How does that description match the material you found? Wax (cerumen) is
brown, so, the 'crusty stuff" probably isn't wax.

Phil.

5cats
October 17th 05, 04:39 AM
Phil P. wrote:

>
> "5cats" > wrote in message
> ...
>> Phil P. wrote:
>>
>> > "5cats" > wrote in message
>> > ...
>> >>
>> >> Yeah, I've been through this many times before, especially years
>> >> ago when the cats still were outside fairly often. Right now, I
>> >> don't think this is mites, but there were a some flecks of crusty
>> >> stuff.
>
>
>> I used a moist cotton ball to clean the top part of her ear, the
>> stuff does not turn red when in contact with water, so I think it's
>> more likely to be clumps of wax than a scab.
>
>
> I've been thinking about your description of "flecks of crusty stuff".
> I remember something about that other than scabs but I couldn't
> remember exactly what (Alzheimer's must be setting in). It was really
> bugging me (pun intended), so I decided to check my parasitology texts
> and reference manuals. I thought you might be interested in what I
> found:
>
> "When large numbers of mites are present in the canal, the cat's ear
> tends to contain a dry, waxy, light-colored, parchment-like material
> in sheets, with large numbers of mites present in each layer."
> (Georgis' Parasitology for Veterinarians, p 67).
>
> How does that description match the material you found? Wax (cerumen)
> is brown, so, the 'crusty stuff" probably isn't wax.
>
> Phil.
>

It is dark brown. I guess I picked a bad word for it. Maybe 'clumpy' is
nearer the mark. Definately not parchment-like.

5cats
October 17th 05, 05:21 AM
Phil P. wrote:

>
> Not necessarily- as cats get older some cats build up an immunity to
> the effects of ear mites. I noticed this phenomenon in a litter of
> kittens with ear mites. The kittens were scratching their ears and
> shaking their heads like crazy- but their mother was acting perfectly
> normal even though her ears were infested too. I've also trapped some
> ferals and strays that were infested, and I
> wouldn't have known if I didn't check. The second infestation doesn't
> seem to bother some cats as much as the first.

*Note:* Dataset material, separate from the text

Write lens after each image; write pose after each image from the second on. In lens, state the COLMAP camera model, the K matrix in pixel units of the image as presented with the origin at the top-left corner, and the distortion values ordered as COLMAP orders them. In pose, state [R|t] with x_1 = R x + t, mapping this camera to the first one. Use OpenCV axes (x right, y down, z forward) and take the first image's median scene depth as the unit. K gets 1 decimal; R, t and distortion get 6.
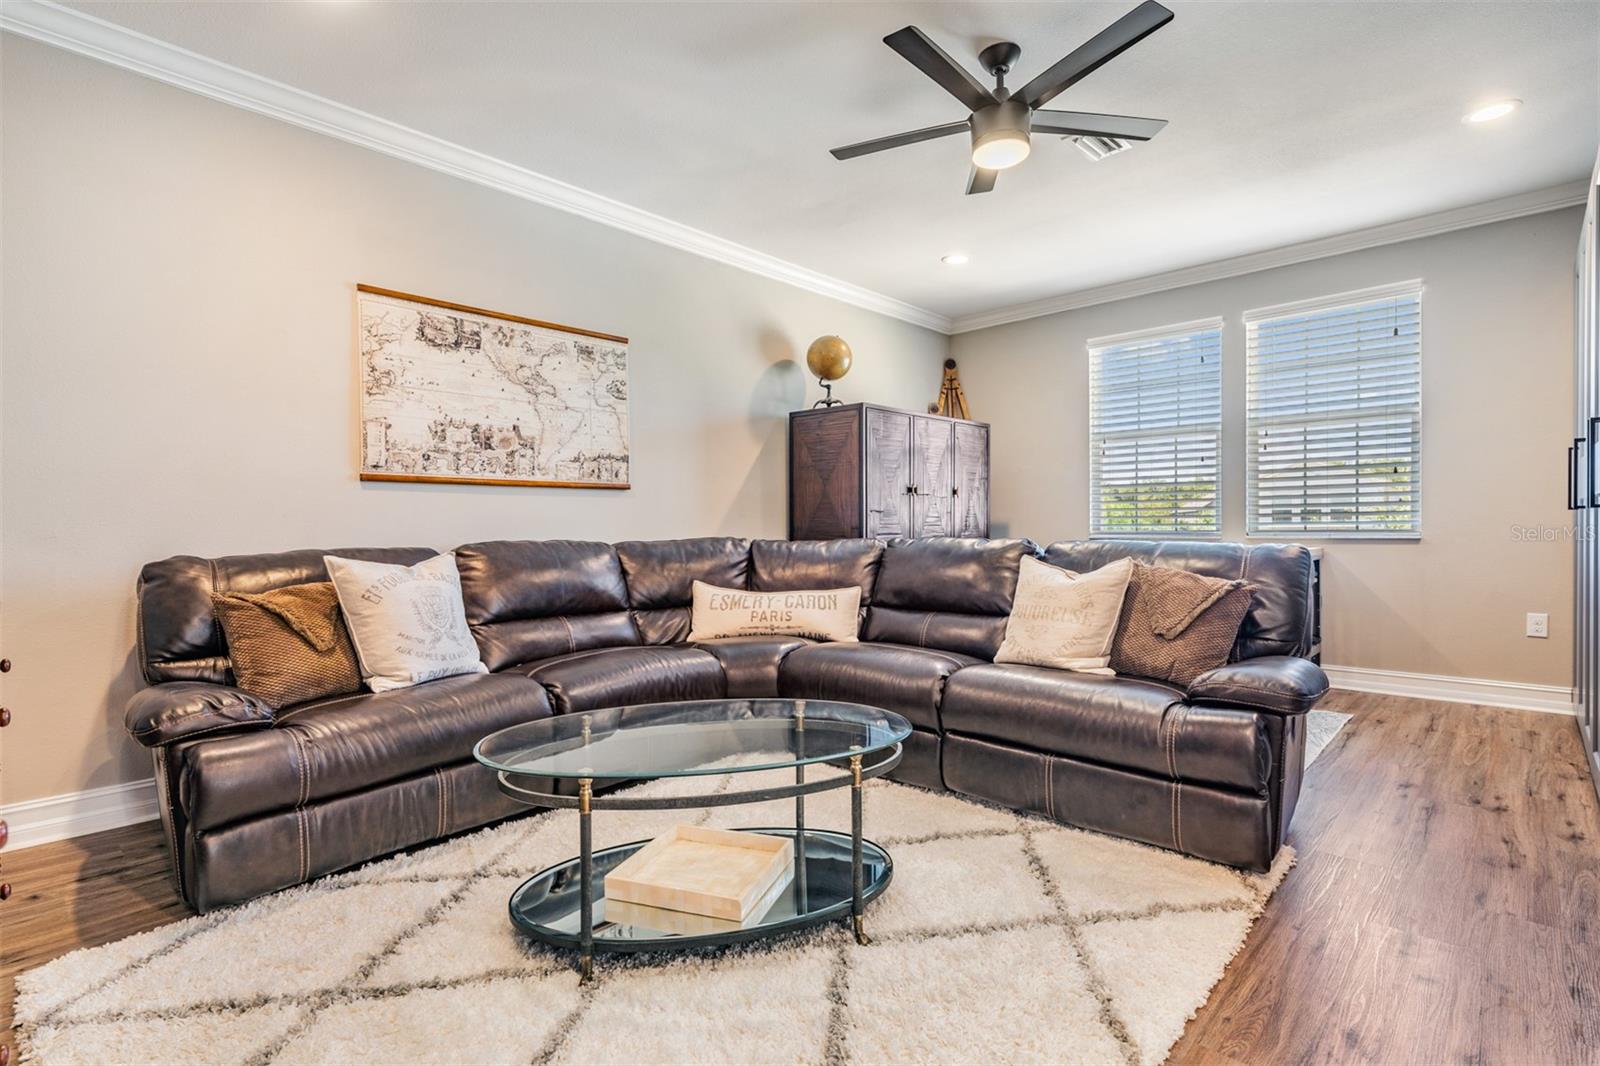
lens RADIAL K [[772.9, 0, 786.2], [0, 772.9, 537.2], [0, 0, 1]] dist [0.007990, -0.001878]
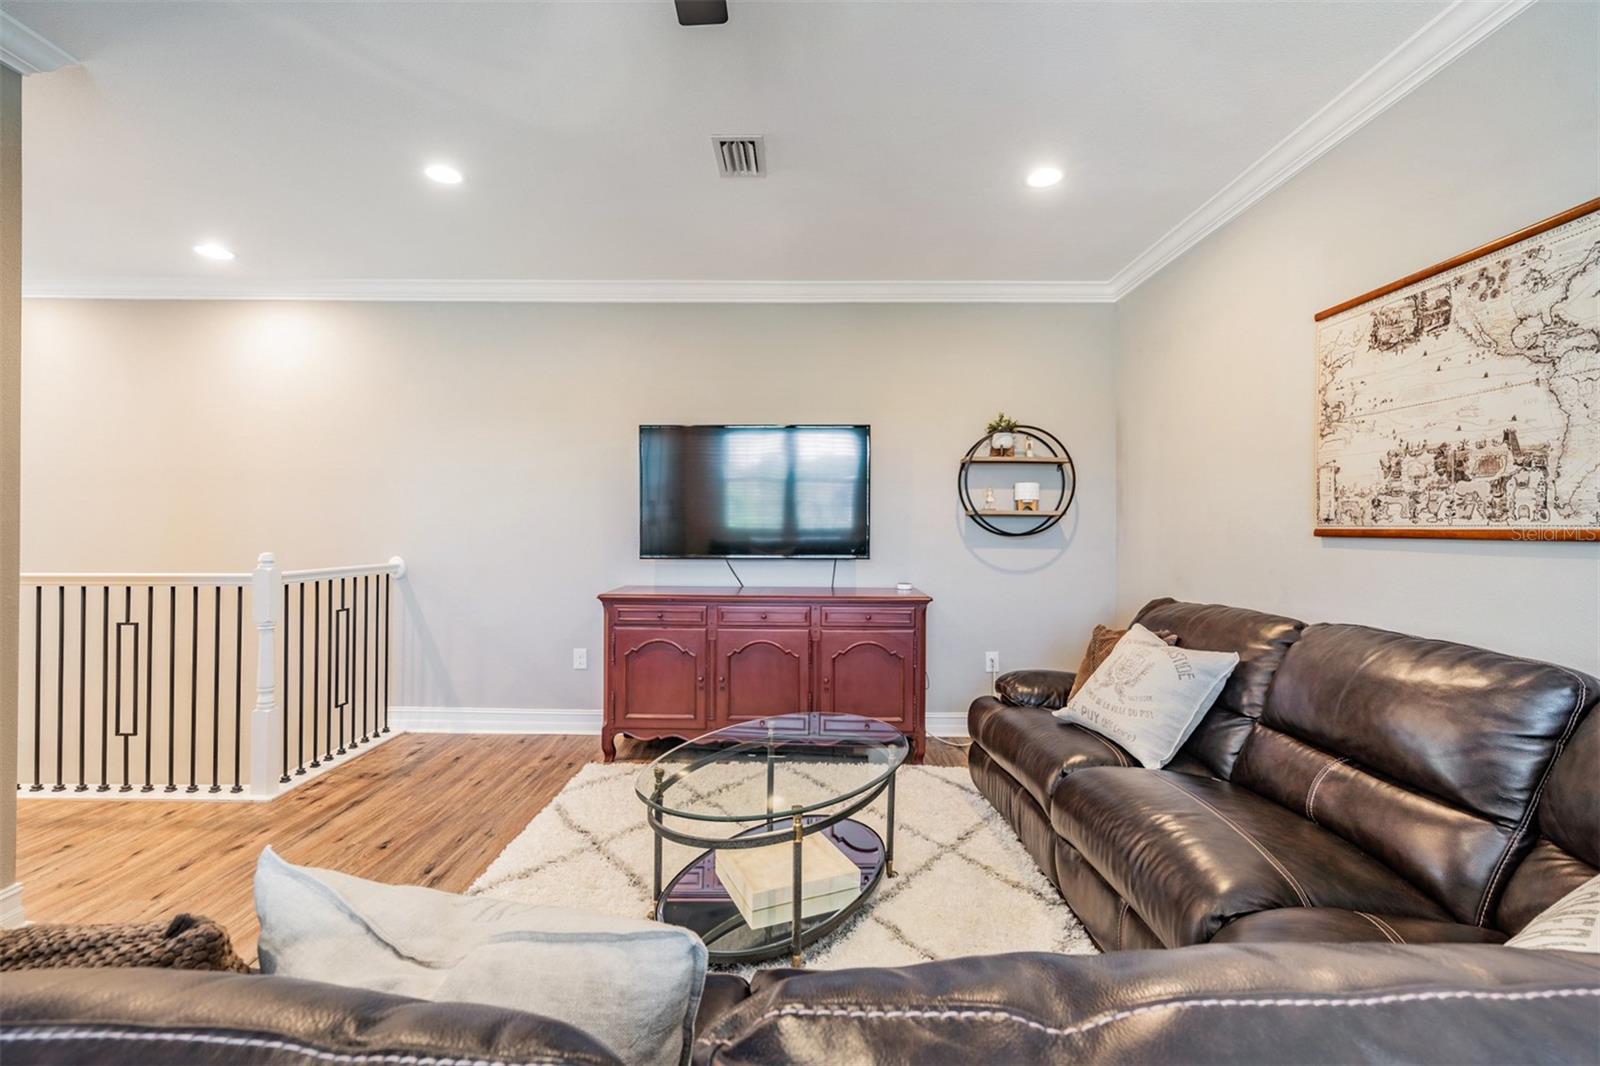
lens RADIAL K [[693.1, 0, 803.8], [0, 693.1, 528.8], [0, 0, 1]] dist [-0.000476, -0.000033]
pose [[-0.719609, 0.001595, -0.694378, 0.381102], [-0.013825, 0.999766, 0.016623, -0.080180], [0.694242, 0.021562, -0.719418, 1.067171]]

Well, that's a bit of a concern. Some of them had mites last year and
also three years ago.


> The others are all clean and pink eared right now. In
>> theory, they shouldn't have a chance to pick up mites indoors, but it
>> has happened before.
>
> Humans can serve as intermediate carriers (not in the ears, though).
>

Last year, none of the cats had been outside so my only guesses were that
I'd carried the mites in on my shoes or on catnip plant stems & leaves.